If a condition is life-threatening, call 911 or go to the emergency room. If it is non-life threatening, determine which course of action would be appropriate. For no cost, individuals can utilize home health care books, online medical websites, and nurse hotlines available through their insurance provider. If medical attention is required, go to the doctor’s office; or, if urgent but not life threatening, go to an urgent care facility rather than the emergency room.
If a doctor recommends a medical procedure, it is a good idea to seek a second opinion. Individuals may be able to find a less expensive option that is more appropriate, or they may find that the original recommendation is not necessary at all.
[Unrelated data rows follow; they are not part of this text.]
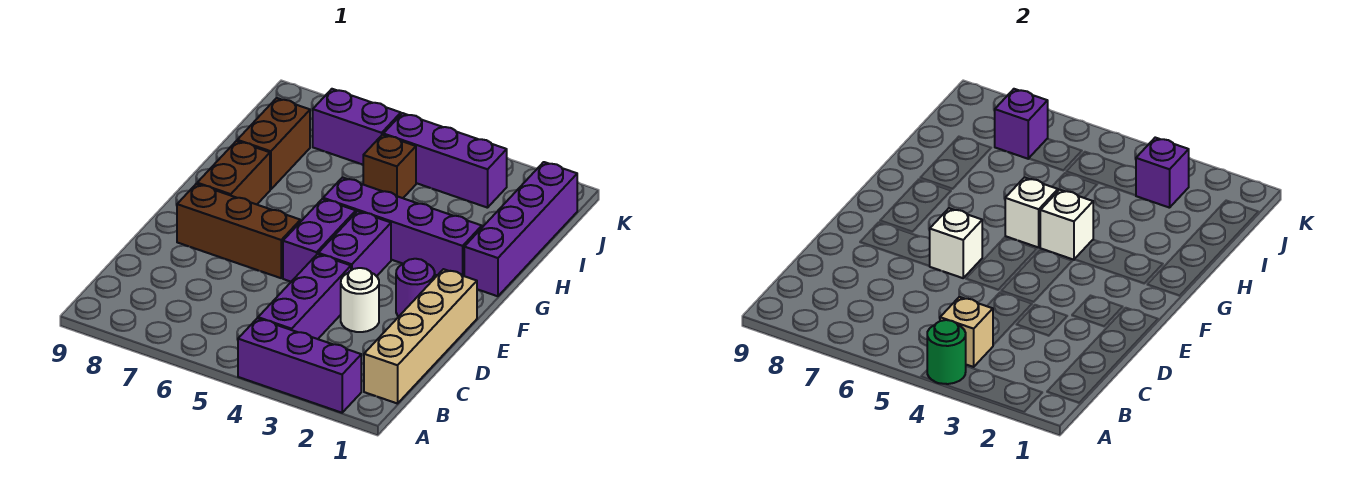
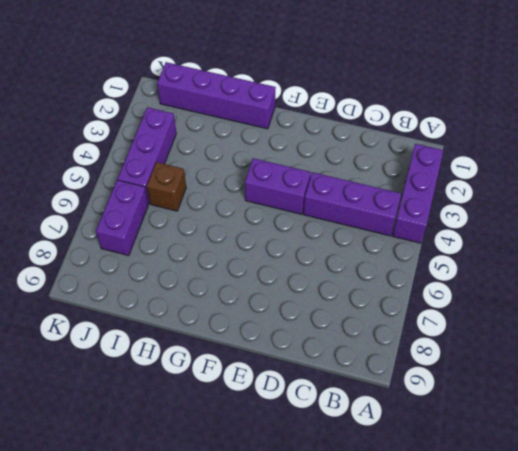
none -> tan 1x4 brick [364,269,477,404]
none -> white 1x1 round brick [341,268,379,332]
none -> purple 1x1 round brick [396,259,435,317]

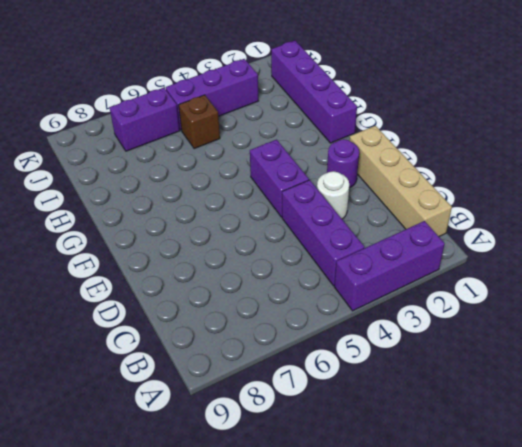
none -> purple 1x2 brick [283,199,356,282]
none -> brown 1x3 brick [177,184,300,278]
none -> brown 1x2 brick [197,141,270,204]

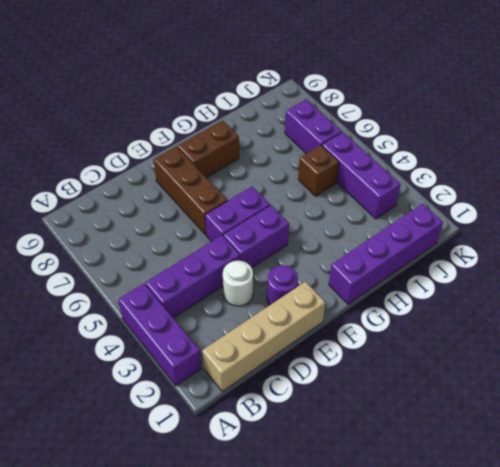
none -> purple 1x4 brick [323,177,482,276]
none -> brown 1x2 brick [237,98,310,190]
none -> green 1x1 round brick [927,320,966,384]

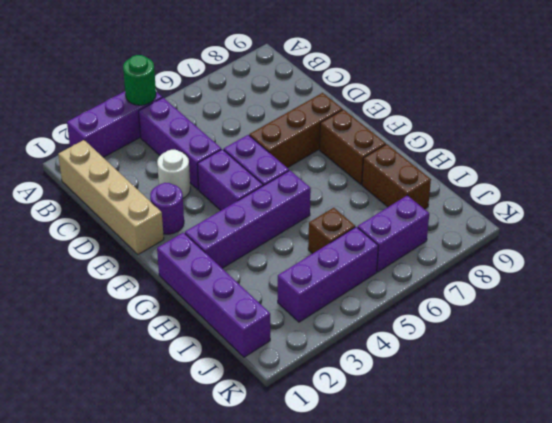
none -> tan 1x1 brick [940,297,993,367]
none -> white 1x1 brick [930,208,982,278]
none -> white 1x1 brick [1040,190,1093,260]

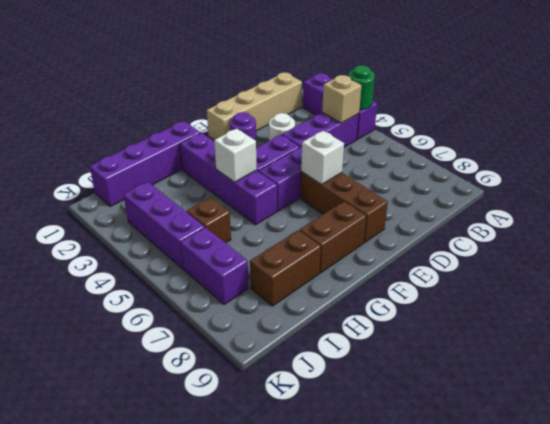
none -> white 1x1 brick [1005,177,1058,247]
none -> purple 1x1 brick [1136,138,1189,208]
none -> purple 1x1 brick [995,89,1048,159]

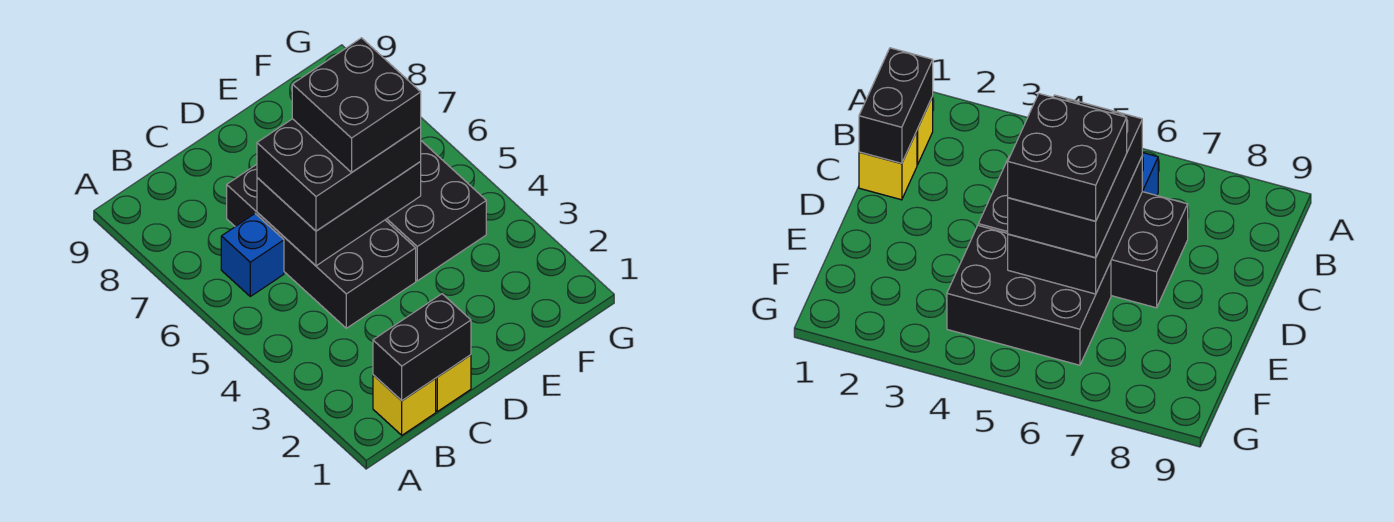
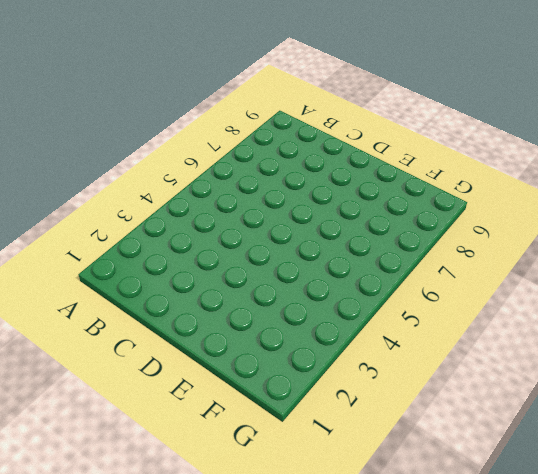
none -> yellow 1x1 brick [373,375,436,435]
none -> blue 1x1 brick [221,214,284,296]

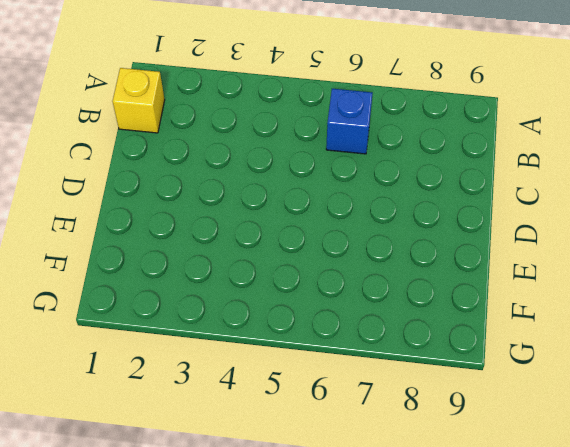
none -> yellow 1x1 brick [435,355,471,411]
none -> black 2x4 brick [227,164,416,328]

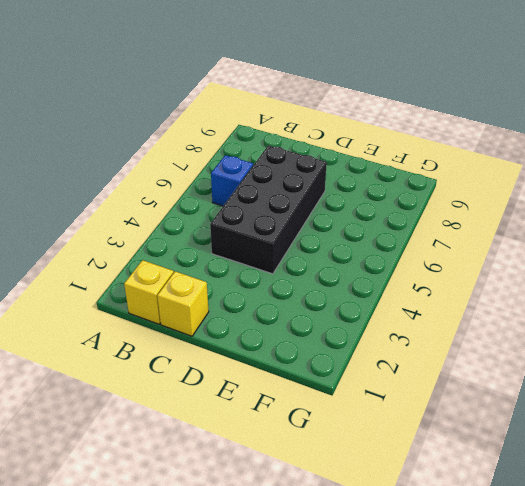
none -> black 2x3 brick [386,141,486,281]
none -> black 1x2 brick [373,294,471,401]

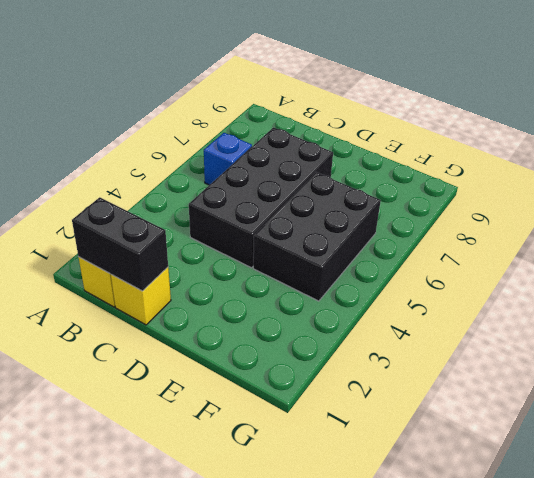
none -> black 2x3 brick [257,162,421,266]
none -> black 2x3 brick [257,119,421,231]

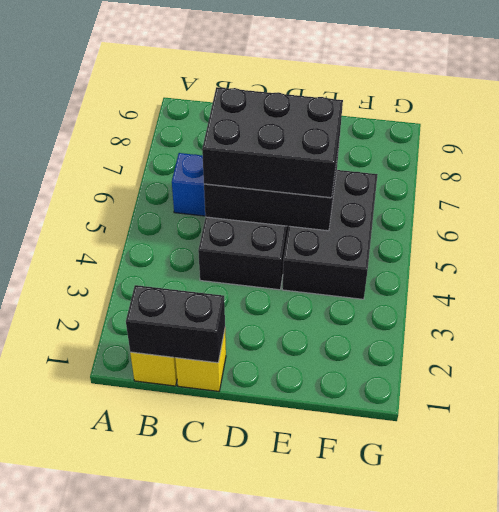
none -> black 2x2 brick [292,38,421,172]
They should keep accurate records of tests and procedures and provide this information to their doctor to prevent repeating a procedure that is not needed. In regards to prescriptions, if they are not needed, then they don’t need to be filled. Also, individuals should ask for generic/lowest-cost or over-the-counter alternatives, obtain pricing from several different pharmacies to get the best value, and utilize the 30-60-90 day refill plan if available.
Individuals should ask their provider if the cost can be reduced if paid in advance rather than waiting to be billed. If a bill is sent for a service, a careful review of the “Explanation of Benefits” document is key to ensuring that the services being billed for were received. Only the amount that the insurance company indicates is owed should be paid.
These small actions can add up to big savings in health care expenses. By taking the time to do these things everyone can become wise consumers of health care.